Many French Jews were disappointed by the left-camp’s primaries results; not so much by the victory of Benoit Hamon as by the loss of Manuel Valls, considered a great friend of Israel and the defender of the French Jewish community.



Ever since the Hyper Cacher terrorist attack in January 2015, then-prime minister Valls repeatedly declared how much his government was engaged in fighting extreme Islamist terrorism and how much his government was committed to battling antisemitism.

On the Israeli-Palestinian issue, contrary to Hamon and other socialist leaders, Valls was in no hurry to recognize a Palestinian state, and even said so explicitly. He also didn’t express much enthusiasm over his government’s Paris Conference initiative, leaving the bulk of it in the hands of Foreign Minister Jean- Marc Ayrault.

Recently, Hamon tried to re-equilibrate to some extent his Israel-Palestine positions, saying that Israel must be integrated into the region. While supporting the anti-settlement UNSC resolution 2334, Hamon told the French TV station BFM that, “I consider that Europe has an historic responsibility to integrate Israel into a non-hostile framework... Today, this environment is hostile, and it will stay so as long as Palestine is not a state.”

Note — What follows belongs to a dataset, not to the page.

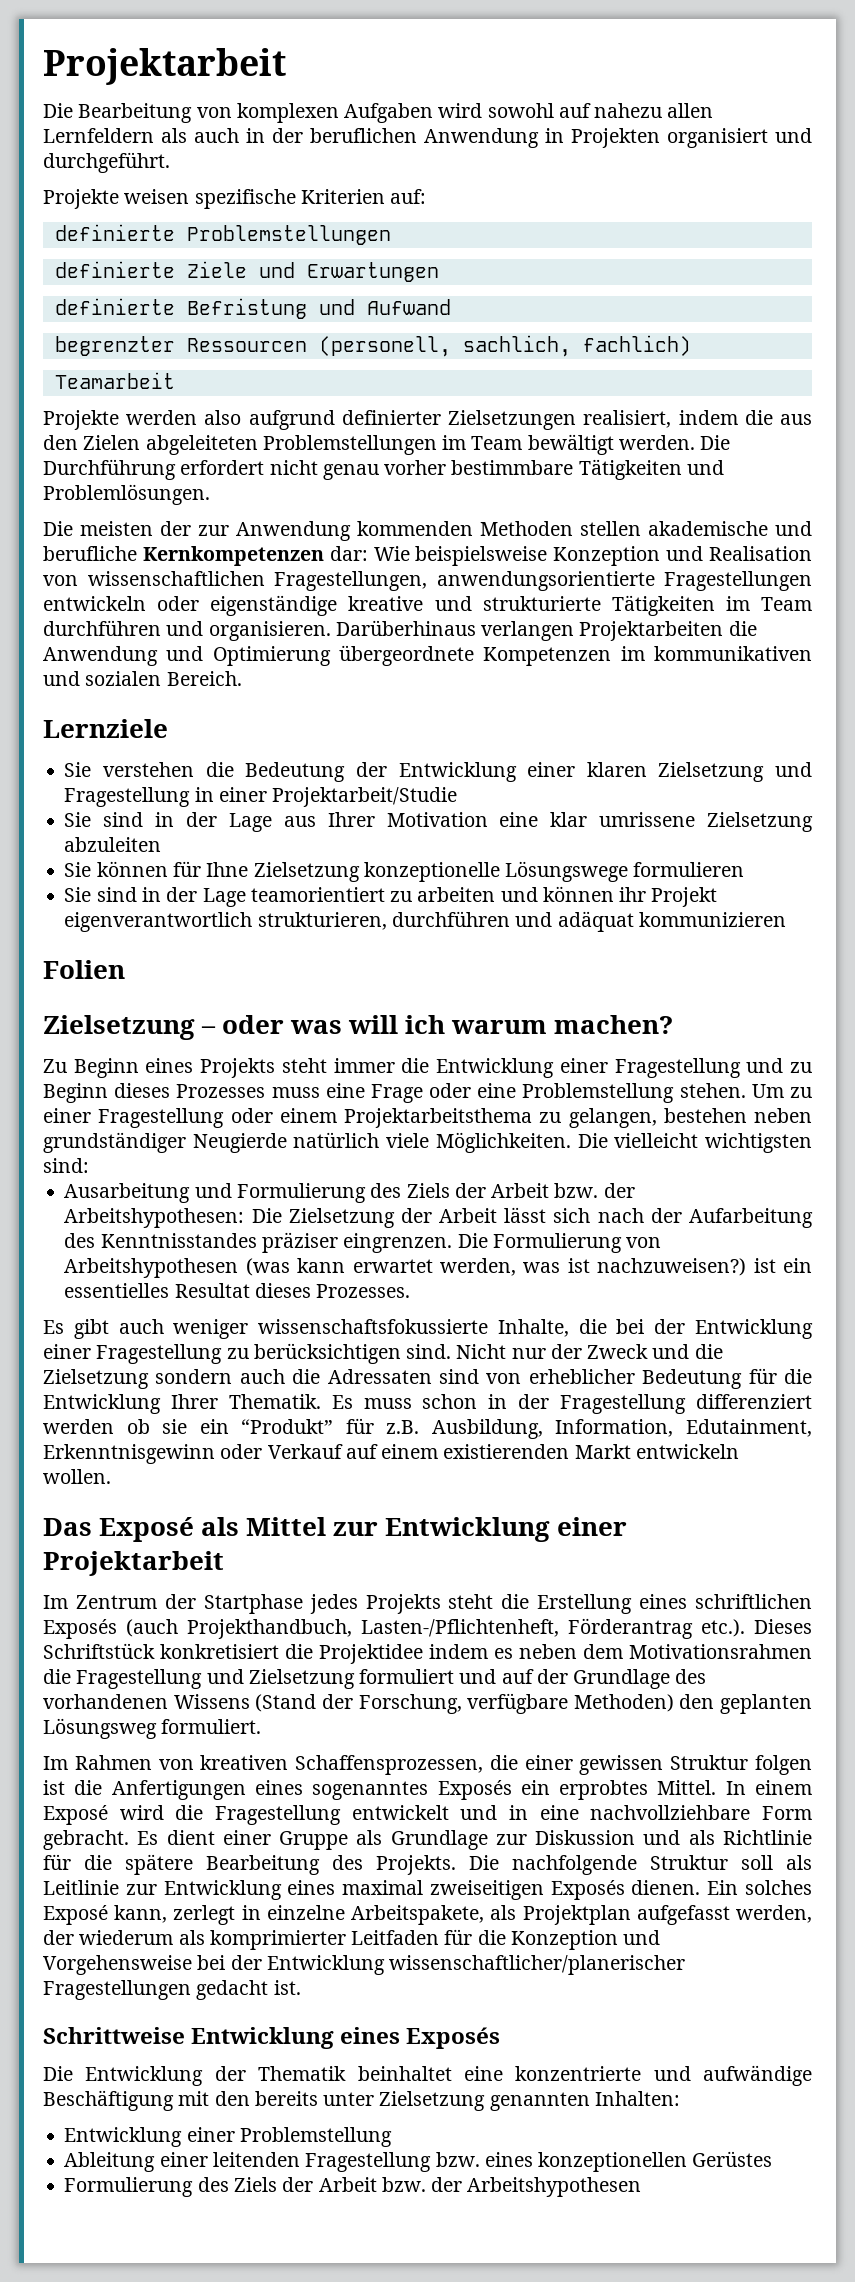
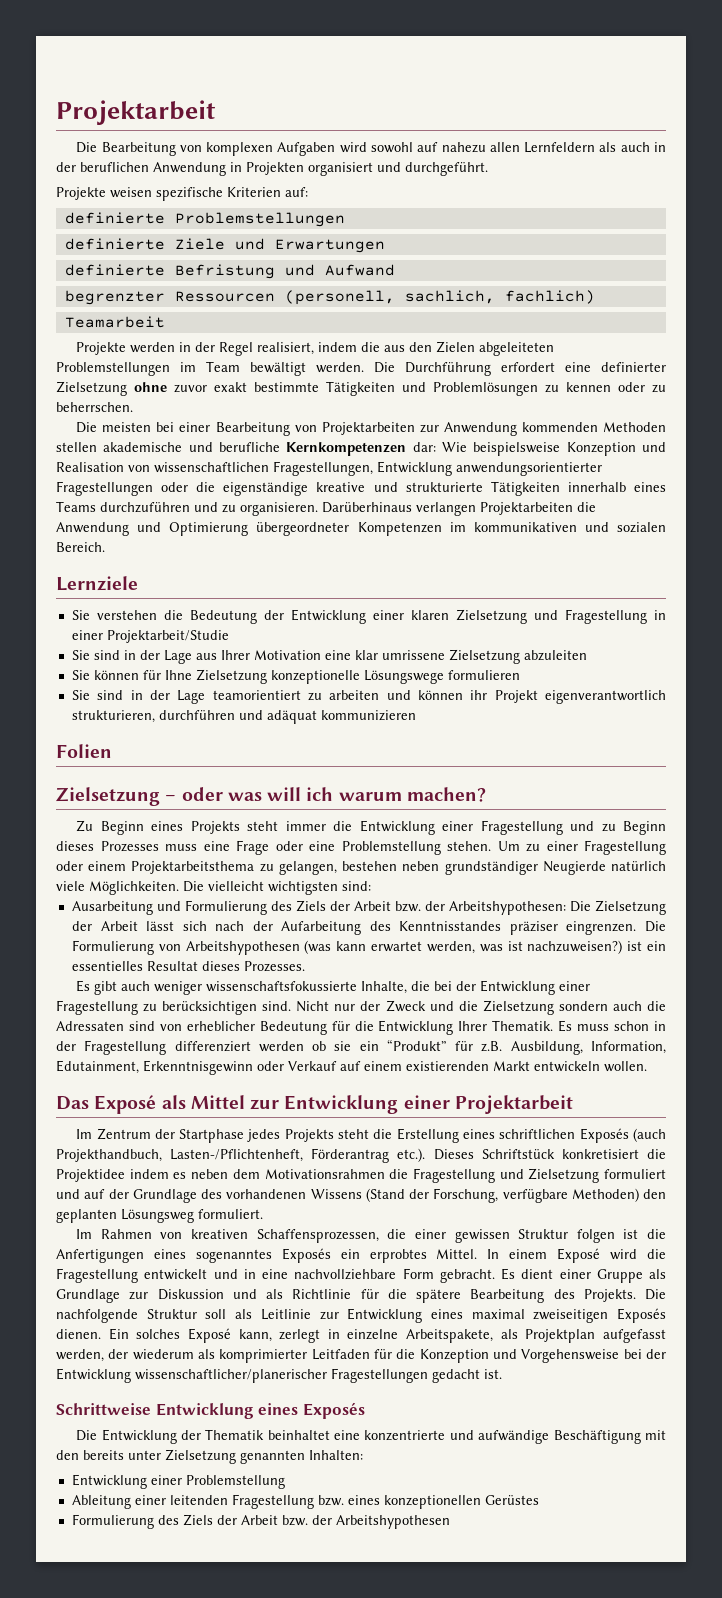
[204,410,577,430] also aufgrund definierter Zielsetzungen -> [179,342,254,356] in der Regel
[269,459,724,480] [43,484,210,505] [43,521,191,536] nicht genau vorher bestimmbare Tätigkeiten und Problemlösungen. // Die meisten der -> [565,362,666,372] [56,381,666,396] [56,402,133,412] [76,422,415,436] eine definierter Zielsetzung ohne zuvor exakt bestimmte Tätigkeiten und Problemlösungen zu kennen oder zu beherrschen. // Die meisten bei einer Bearbeitung von Projektarbeiten
[436,571,812,591] [43,596,200,611] anwendungsorientierte Fragestellungen entwickeln oder -> [377,461,602,476] [56,481,216,496] Entwicklung anwendungsorientierter Fragestellungen oder die
[725,596,812,611] [43,620,204,636] im Team durchführen und -> [567,482,666,492] [56,501,236,513] innerhalb eines Teams durchzuführen und zu
[339,645,475,666] übergeordnete -> [256,522,350,536] übergeordneter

Some of his advisers noted that, in 2011, Hamon publicly opposed attempts to boycott Israel.

Leaders within the French Jewish community are careful not to express any political views apart from rejecting the National Front Party with its presidential candidate Marine le Pen. But several Jewish voters said they were at a loss over the upcoming elections. Fillon, the rightwing candidate, is reaching out to Iran and to Russia, Hamon has indicated he will adopt European left-wing positions on Israel, and the young Emmanuel Macron in the center seems undecided on Middle East issues.

Currently, most pundits predict Hamon will not make it to the second presidential election campaign. But this could change. Fillon must now face a scandal that erupted just a few days ago, accusing him of offering his wife a fictive position as a parliamentarian aid.

In such a set-up, no scenario could or should be excluded.